[About this task] Begin at the line below that holds "index mcp: (97, 156)" and end at the line that holds "thumb ip: (108, 163)", transcribing each line exactly and skipping any picture.
── Input data
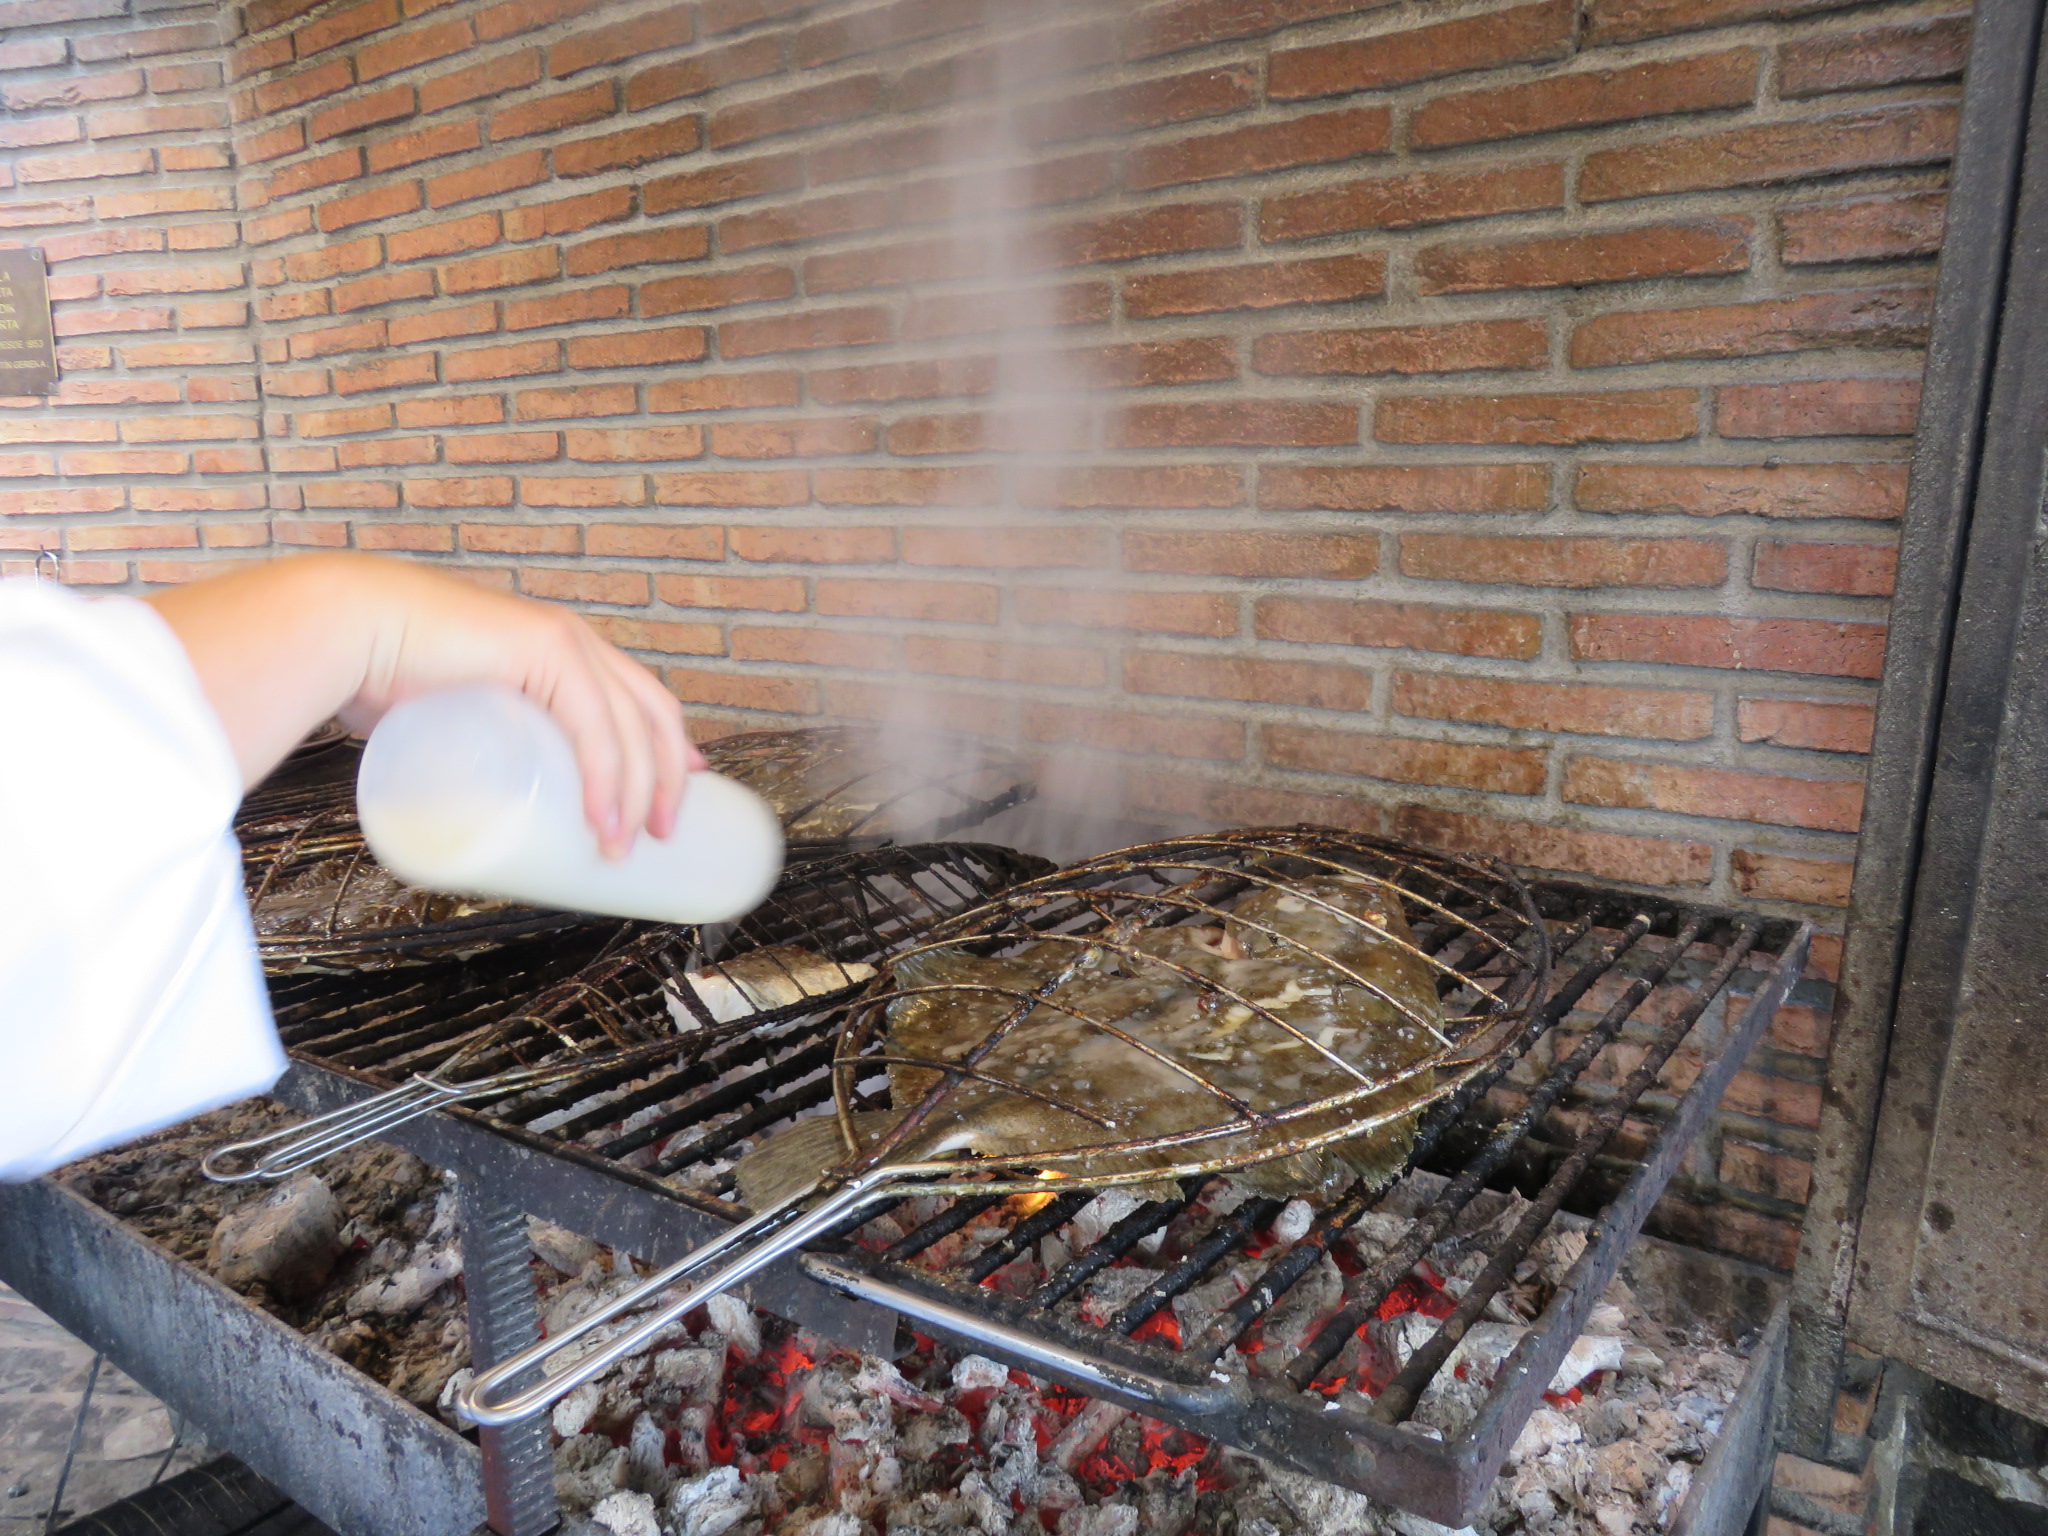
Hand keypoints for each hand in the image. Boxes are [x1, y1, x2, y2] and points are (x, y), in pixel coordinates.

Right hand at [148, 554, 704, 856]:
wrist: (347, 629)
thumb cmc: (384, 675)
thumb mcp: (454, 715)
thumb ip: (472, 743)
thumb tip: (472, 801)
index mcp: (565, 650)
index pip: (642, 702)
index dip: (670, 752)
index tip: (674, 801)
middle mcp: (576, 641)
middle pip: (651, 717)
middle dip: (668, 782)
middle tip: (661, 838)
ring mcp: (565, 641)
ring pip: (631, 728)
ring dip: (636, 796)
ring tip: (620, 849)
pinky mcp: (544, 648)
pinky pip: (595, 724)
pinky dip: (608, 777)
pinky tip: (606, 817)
────
── Input data
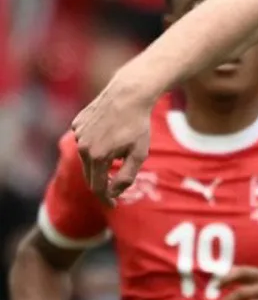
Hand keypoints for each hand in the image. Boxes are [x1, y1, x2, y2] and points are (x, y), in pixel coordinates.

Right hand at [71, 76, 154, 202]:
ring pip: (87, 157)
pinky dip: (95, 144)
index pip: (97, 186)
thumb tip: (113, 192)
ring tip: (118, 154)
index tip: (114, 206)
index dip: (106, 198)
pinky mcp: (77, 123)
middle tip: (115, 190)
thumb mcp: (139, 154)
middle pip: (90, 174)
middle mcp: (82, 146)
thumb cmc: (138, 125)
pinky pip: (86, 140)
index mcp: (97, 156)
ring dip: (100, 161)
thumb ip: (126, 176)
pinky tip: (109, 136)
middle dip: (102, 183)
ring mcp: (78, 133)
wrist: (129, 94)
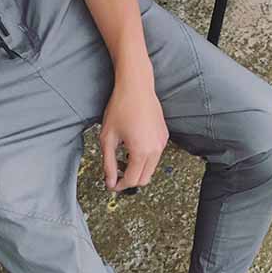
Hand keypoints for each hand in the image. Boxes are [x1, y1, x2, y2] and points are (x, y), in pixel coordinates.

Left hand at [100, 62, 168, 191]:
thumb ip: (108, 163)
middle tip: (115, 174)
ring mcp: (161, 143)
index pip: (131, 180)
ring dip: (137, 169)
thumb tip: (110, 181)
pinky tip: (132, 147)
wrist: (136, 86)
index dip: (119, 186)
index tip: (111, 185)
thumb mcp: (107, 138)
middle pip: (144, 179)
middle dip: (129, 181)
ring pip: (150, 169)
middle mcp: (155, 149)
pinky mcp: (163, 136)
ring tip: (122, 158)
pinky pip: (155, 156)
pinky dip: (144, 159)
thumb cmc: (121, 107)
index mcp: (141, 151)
────
[Task solution]
index mcp: (97, 156)
ring dip: (100, 161)
thumb ip: (126, 176)
pinky tip: (109, 136)
middle dip: (102, 183)
ring mcp: (78, 133)
wrist: (129, 94)
Hand keypoints for each hand in the image. Boxes are [x1, y1, x2, y2] and points are (x, y), in pixel coordinates.

Left hand at [100, 62, 168, 191]:
thumb ip: (108, 163)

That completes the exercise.